I spoke with co-founder of Cognitive Behavioral Consultants, a group of New York mental health professionals, and Yeshiva University psychology professor Lata McGinn, PhD, about the ways in which you can be there for your partner who has a mental illness.
Above all, remember that "mental illness is just as real as a physical condition," McGinn tells Elite Daily. "It doesn’t mean the person is weak, crazy, or flawed or that they are fragile, or it is just in their head and they can just get over it."
The legitimate chemical differences in someone's brain when they have a mental illness should be taken seriously. So here's how McGinn suggests you support your partner.
Listen to their concerns.
McGinn says that after your partner tells you they have a mental illness, you should listen to any problems they experience or special concerns they have.
Listening, in this instance, is key.
"Hear them without judgment," McGinn tells Elite Daily, "without trying to shut them down or interrupting or trying to solve the problem or minimizing the problem."

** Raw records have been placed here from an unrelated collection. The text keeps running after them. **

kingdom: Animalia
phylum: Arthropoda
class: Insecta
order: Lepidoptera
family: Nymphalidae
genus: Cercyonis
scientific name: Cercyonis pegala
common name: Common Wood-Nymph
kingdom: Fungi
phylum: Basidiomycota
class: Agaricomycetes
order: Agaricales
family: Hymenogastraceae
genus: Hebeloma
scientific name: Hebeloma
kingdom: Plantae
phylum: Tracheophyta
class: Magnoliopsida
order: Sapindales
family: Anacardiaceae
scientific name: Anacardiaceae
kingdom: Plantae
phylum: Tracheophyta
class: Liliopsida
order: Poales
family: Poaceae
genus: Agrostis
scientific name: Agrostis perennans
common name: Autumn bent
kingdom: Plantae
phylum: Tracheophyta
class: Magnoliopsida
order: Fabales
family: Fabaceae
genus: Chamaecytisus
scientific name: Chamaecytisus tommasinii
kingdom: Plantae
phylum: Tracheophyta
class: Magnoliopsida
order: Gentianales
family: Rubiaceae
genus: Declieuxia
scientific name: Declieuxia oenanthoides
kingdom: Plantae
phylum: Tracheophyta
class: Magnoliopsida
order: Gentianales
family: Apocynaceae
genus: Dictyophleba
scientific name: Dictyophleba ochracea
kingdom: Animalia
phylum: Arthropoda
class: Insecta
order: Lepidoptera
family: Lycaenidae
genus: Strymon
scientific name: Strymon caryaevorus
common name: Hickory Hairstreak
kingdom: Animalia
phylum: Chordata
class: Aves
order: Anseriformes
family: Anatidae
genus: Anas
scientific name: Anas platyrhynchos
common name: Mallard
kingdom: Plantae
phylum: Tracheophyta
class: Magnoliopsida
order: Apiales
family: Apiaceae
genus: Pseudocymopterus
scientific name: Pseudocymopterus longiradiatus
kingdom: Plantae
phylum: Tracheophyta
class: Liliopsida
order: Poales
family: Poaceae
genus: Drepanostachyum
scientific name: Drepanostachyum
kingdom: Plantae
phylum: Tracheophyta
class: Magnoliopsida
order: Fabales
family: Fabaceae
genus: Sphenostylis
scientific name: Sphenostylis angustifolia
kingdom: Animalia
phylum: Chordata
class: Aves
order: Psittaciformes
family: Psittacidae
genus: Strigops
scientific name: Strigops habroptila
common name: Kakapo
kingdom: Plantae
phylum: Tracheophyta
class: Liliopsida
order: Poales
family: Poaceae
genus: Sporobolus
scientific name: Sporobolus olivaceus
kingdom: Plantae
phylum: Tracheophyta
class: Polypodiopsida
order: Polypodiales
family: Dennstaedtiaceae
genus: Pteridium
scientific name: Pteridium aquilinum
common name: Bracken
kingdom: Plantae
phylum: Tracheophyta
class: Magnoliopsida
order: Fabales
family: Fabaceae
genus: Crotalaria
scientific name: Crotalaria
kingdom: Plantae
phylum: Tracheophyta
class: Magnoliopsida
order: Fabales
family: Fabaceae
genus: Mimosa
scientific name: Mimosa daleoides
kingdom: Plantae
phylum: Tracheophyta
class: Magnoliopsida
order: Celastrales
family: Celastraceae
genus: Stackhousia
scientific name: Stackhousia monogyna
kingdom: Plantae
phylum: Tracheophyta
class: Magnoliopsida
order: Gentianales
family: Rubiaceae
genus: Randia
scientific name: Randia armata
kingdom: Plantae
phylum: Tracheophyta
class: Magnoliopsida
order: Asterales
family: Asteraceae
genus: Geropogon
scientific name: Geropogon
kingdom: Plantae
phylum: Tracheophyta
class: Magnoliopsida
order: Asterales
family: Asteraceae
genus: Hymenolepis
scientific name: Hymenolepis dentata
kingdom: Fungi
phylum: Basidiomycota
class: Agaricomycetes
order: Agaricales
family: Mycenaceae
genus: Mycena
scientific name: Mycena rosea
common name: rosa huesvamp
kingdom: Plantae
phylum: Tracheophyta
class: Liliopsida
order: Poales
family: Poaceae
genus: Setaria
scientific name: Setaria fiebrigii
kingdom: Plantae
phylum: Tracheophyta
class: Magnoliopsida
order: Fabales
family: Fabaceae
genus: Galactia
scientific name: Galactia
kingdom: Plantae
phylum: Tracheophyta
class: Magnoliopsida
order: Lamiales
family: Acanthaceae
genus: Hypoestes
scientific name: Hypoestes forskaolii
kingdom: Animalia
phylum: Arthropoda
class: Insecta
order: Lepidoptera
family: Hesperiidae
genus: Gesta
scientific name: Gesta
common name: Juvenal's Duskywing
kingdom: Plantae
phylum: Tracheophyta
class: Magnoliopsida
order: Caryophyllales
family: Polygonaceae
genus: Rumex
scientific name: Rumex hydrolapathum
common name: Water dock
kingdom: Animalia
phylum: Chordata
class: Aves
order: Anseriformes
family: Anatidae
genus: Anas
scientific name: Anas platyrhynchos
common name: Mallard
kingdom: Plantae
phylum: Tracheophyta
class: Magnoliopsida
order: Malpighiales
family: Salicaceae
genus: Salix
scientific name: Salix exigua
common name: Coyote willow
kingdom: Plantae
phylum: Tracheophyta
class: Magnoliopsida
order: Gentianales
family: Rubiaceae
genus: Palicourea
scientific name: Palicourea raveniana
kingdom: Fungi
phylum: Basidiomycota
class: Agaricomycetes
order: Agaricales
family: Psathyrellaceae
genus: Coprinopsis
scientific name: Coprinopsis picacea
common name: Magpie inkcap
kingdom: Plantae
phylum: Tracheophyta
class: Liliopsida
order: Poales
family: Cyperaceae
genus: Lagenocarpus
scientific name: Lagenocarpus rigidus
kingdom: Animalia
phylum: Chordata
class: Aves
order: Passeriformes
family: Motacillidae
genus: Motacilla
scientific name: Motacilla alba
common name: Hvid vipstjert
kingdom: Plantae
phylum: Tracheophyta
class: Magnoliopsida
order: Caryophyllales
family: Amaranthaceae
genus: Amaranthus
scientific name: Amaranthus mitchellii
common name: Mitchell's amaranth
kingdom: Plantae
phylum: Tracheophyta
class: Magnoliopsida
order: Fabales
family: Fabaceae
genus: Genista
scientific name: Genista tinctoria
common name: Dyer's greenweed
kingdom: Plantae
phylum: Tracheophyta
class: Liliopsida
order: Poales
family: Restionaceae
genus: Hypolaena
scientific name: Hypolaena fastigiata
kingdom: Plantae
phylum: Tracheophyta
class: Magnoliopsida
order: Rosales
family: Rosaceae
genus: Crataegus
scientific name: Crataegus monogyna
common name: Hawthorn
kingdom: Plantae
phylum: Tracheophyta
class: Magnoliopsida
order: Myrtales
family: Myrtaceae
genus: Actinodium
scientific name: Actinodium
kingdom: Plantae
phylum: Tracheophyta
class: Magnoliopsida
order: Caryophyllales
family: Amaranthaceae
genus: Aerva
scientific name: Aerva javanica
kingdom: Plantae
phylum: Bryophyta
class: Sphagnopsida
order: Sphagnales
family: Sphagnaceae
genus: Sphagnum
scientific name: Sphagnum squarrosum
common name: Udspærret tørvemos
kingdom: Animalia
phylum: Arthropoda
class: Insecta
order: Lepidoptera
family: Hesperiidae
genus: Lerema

Work to understand your partner's illness.
Just as you wouldn't give someone with asthma and someone with diabetes the same support, don't treat an eating disorder and obsessive-compulsive disorder as if they're the same. Do your research.
"It would good to know facts and figures about the condition and how it is treated so that you know what is helpful for your partner to do," McGinn says. "Equally important is for you to know what is unhelpful for your partner not to do so that you are not inadvertently helping them do things that are not helpful."
And if you're unsure about anything, voice your questions to your partner, using respectful language along the way.
Let your partner decide the support that's right for them.
Because everyone is different, and every disease is different, what your partner may want as support from you could vary from what you would offer them. So ask. Don't assume you know how your S.O. likes people close to them supporting them and their illness – it can be a sensitive topic that you have yet to explore comforting them on.
McGinn recommends letting your partner know you're there to support them – however that support may look.
She says it could be "listening some more, reading about it, meeting with their provider if the partner wishes it, understanding the treatment plan, [or] supportively encouraging them to carry out [the] treatment plan."
I'm sure you are anyway, but remember to be gentle, understanding, and loving when supporting your partner who has a mental illness.